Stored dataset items
━━━━━━━━

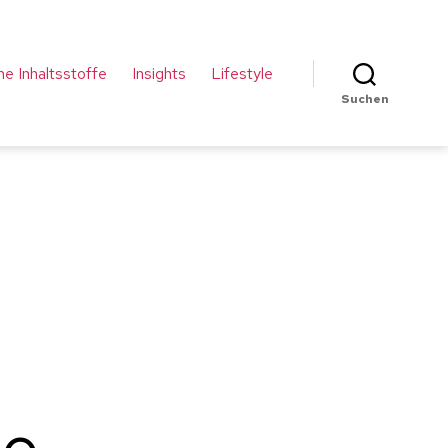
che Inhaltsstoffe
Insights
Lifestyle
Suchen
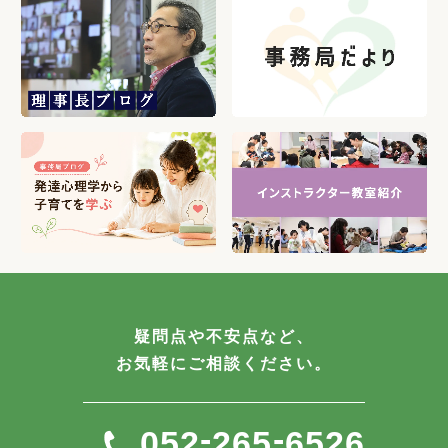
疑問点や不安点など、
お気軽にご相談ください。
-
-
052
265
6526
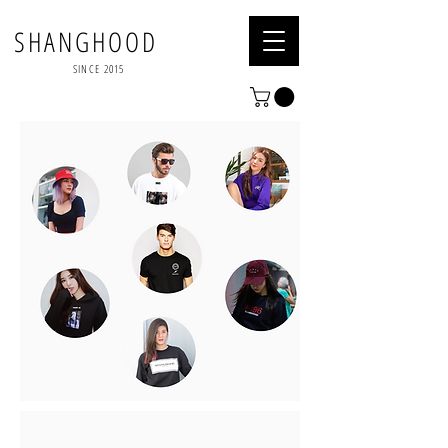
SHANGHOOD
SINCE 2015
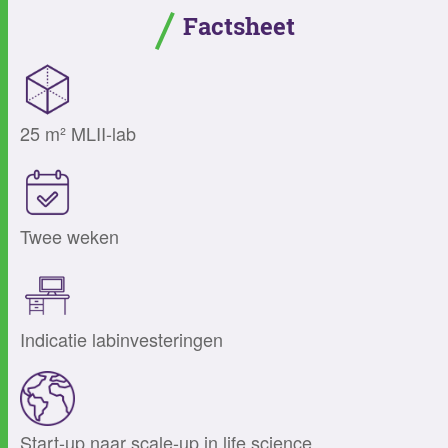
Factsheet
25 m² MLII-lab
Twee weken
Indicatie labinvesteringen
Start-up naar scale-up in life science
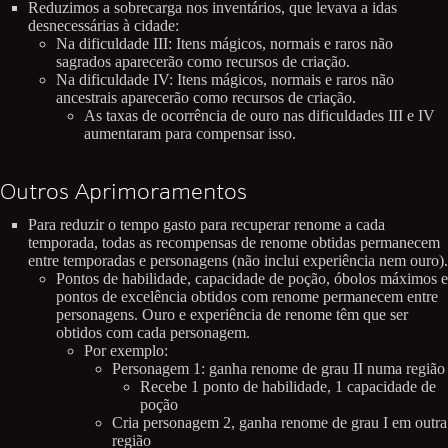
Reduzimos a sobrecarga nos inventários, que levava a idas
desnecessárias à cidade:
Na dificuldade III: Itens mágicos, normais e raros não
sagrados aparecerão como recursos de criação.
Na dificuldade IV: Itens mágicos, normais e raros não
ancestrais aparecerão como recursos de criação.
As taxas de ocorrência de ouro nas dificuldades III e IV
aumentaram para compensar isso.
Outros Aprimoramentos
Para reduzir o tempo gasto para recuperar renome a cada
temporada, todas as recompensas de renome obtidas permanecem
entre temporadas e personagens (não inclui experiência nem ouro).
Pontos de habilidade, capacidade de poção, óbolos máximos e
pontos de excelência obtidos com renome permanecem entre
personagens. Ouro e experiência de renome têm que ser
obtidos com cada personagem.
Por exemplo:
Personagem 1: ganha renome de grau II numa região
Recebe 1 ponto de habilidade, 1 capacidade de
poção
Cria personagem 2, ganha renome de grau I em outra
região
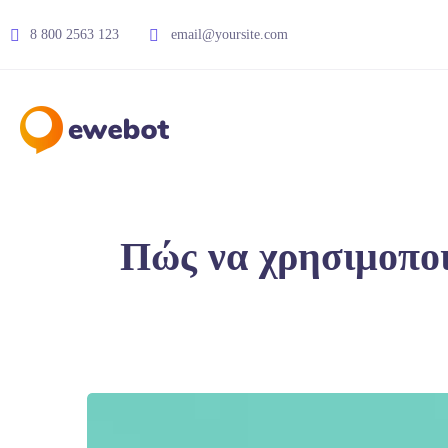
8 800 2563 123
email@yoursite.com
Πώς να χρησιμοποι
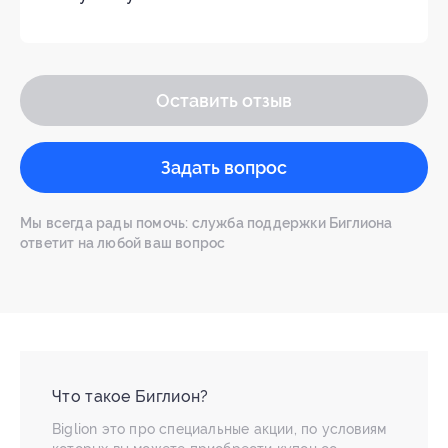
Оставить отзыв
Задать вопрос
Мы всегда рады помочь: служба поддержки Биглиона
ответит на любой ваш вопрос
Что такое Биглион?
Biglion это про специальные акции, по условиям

━━━━━━━━

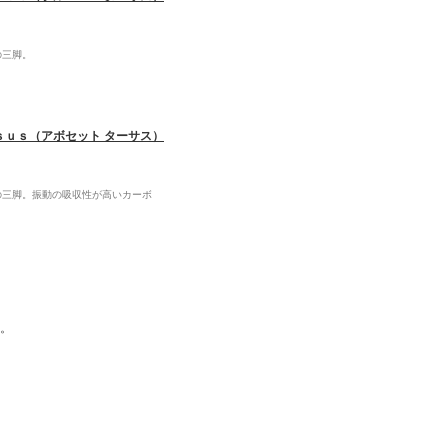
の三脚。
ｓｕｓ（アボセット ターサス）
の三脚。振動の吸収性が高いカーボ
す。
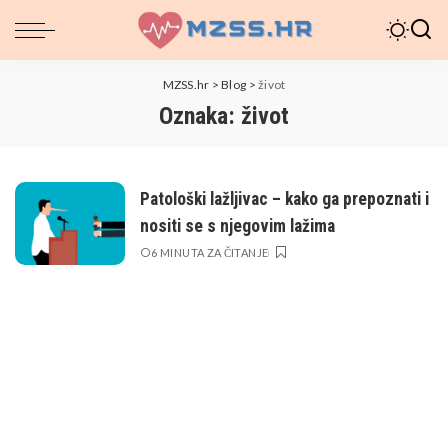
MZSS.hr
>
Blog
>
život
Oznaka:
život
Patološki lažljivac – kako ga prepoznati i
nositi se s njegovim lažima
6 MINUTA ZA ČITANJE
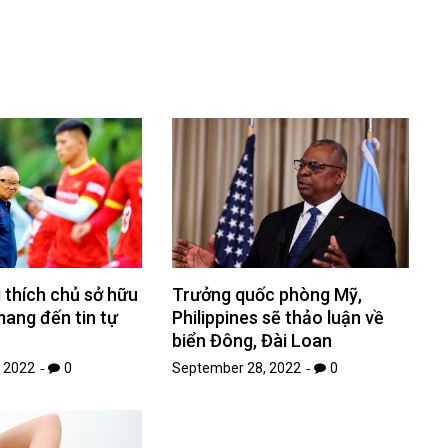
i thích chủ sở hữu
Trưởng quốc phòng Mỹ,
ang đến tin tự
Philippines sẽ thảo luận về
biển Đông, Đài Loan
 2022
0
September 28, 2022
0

━━━━━━━━

Reproduce the lines running from the one containing "che Inhaltsstoffe" through the one containing "Πώς να χρησιμοποι", swapping every "renome" for "reputação" and leaving all else unchanged. Leave the pictures out of the output.

che Inhaltsstoffe
Insights
Lifestyle
Suchen
疑問点や不安点など、
お気軽にご相談ください。
-
-
052
265
6526
SHANGHOOD
SINCE 2015
Factsheet
25 m² MLII-lab
Twee weken
Indicatie labinvesteringen
Start-up naar scale-up in life science
Reduzimos a sobrecarga nos inventários, que levava a idas
desnecessárias à cidade:
Na dificuldade III: Itens mágicos, normais e raros não
sagrados aparecerão como recursos de criação.
Na dificuldade IV: Itens mágicos, normais e raros não
ancestrais aparecerão como recursos de criação.
As taxas de ocorrência de ouro nas dificuldades III e IV
aumentaram para compensar isso.
Outros Aprimoramentos
Para reduzir o tempo gasto para recuperar reputação a cada
temporada, todas as recompensas de reputação obtidas permanecem
entre temporadas e personagens (não inclui experiência nem ouro).
Pontos de habilidade, capacidade de poção, óbolos máximos e
pontos de excelência obtidos com reputação permanecem entre
personagens. Ouro e experiência de reputação têm que ser
obtidos com cada personagem.
Por exemplo:
Personagem 1: ganha reputação de grau II numa região
Recebe 1 ponto de habilidade, 1 capacidade de
poção
Cria personagem 2, ganha reputação de grau I em outra
região
8 800 2563 123
email@yoursite.com
Πώς να χρησιμοποι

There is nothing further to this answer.